At this stage I haven’t seen the article, but I’ve had a sneaky peek at a few of the pictures Stephen took and they look awesome. As was my cunning plan from the beginning, once they saw Derek’s collection of ultra-rare minis they have since done an article on his Cooper S Police car and apparently we will both be in the same issue.
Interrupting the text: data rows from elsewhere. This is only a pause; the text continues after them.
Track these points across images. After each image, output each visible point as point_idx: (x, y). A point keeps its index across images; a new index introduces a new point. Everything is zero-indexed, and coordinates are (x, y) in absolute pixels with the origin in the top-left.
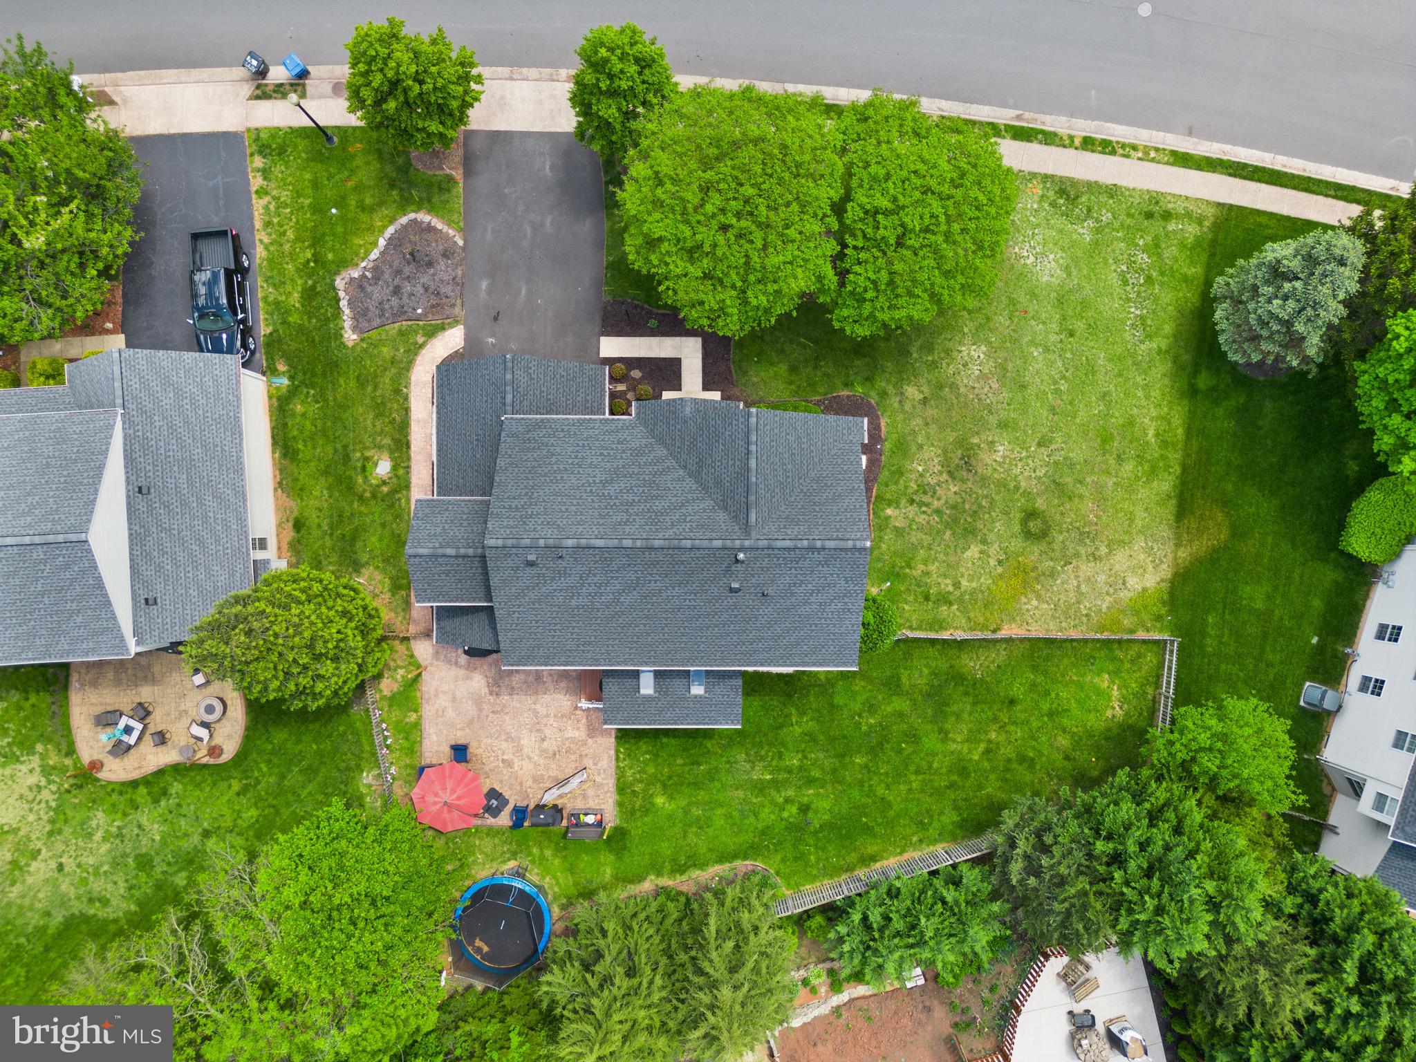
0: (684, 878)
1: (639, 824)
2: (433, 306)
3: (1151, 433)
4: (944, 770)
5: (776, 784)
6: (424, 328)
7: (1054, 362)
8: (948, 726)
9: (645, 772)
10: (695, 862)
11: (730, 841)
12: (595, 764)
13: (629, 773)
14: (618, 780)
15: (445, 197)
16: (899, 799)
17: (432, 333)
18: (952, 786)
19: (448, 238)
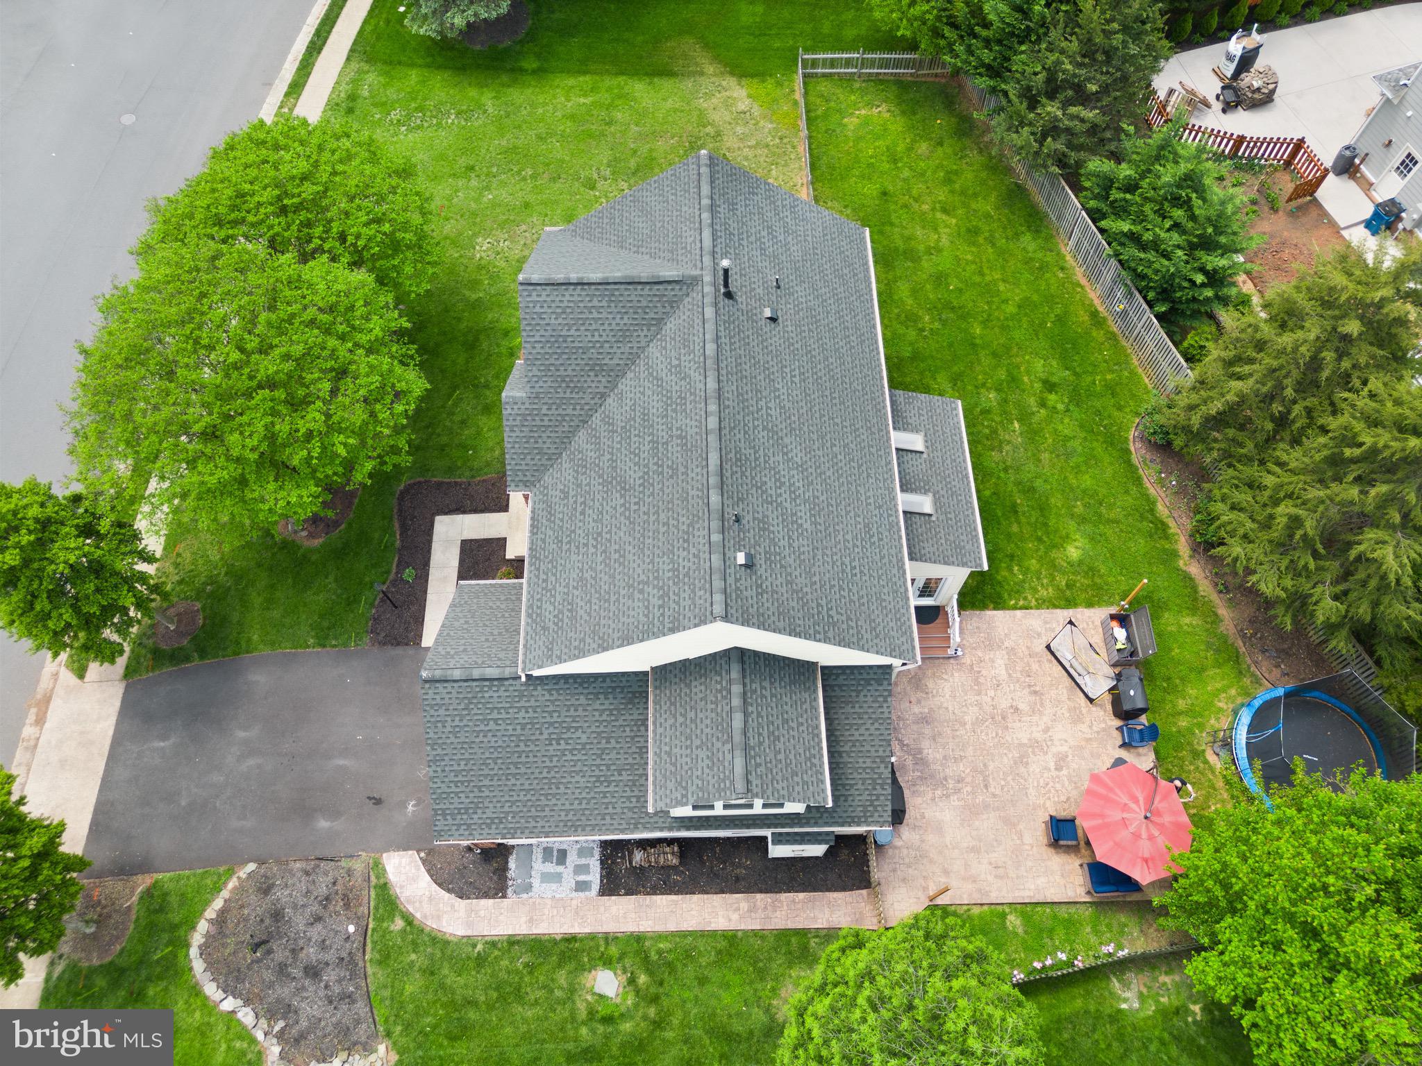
0: (1171, 523)
1: (1111, 579)
2: (347, 906)
3: (582, 100)
4: (974, 249)
5: (1024, 417)
6: (379, 920)
7: (501, 182)
8: (922, 248)
9: (1039, 573)
10: (1147, 510)
11: (1110, 468)
12: (1039, 635)
13: (1043, 593)
14: (1055, 607)
15: (174, 900)
16: (1017, 291)
17: (388, 902)
18: (991, 241)
19: (240, 889)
Anyway, enough of the showbiz – it’s now all systems go to be out at the next round at Snetterton. From now on it will all be about making the car go as good as it looks!



2 responses

10 04 2015
David Barley

Hi Ian, Have enjoyed reading your trials and tribulations every month. I would like to know who done your dry deck, if you done it yourself whats it like to do. Also do you used a brake servo,on the miglia car. keep writing every month. thanks dave.

13 04 2015

Hi Dave. You can buy the dry deck kit from any of the mini specialist like MED, Swiftune etc but for what you get it’s a lot of money. My engine already had the kit, but if I was starting from scratch I’d go to LCP Engineering in Cheltenham. He can make the flanges and you can get the silicone u bend for less than a tenner on ebay. The work is in machining a flat and a large hole on the side of the head. Then it’s up to you if you cap the waterways in the head and block. The main advantage to this is to prevent head gasket failure. On the advice of the previous engine owner I have left mine uncapped to aid flow. Hope this helps! Ian.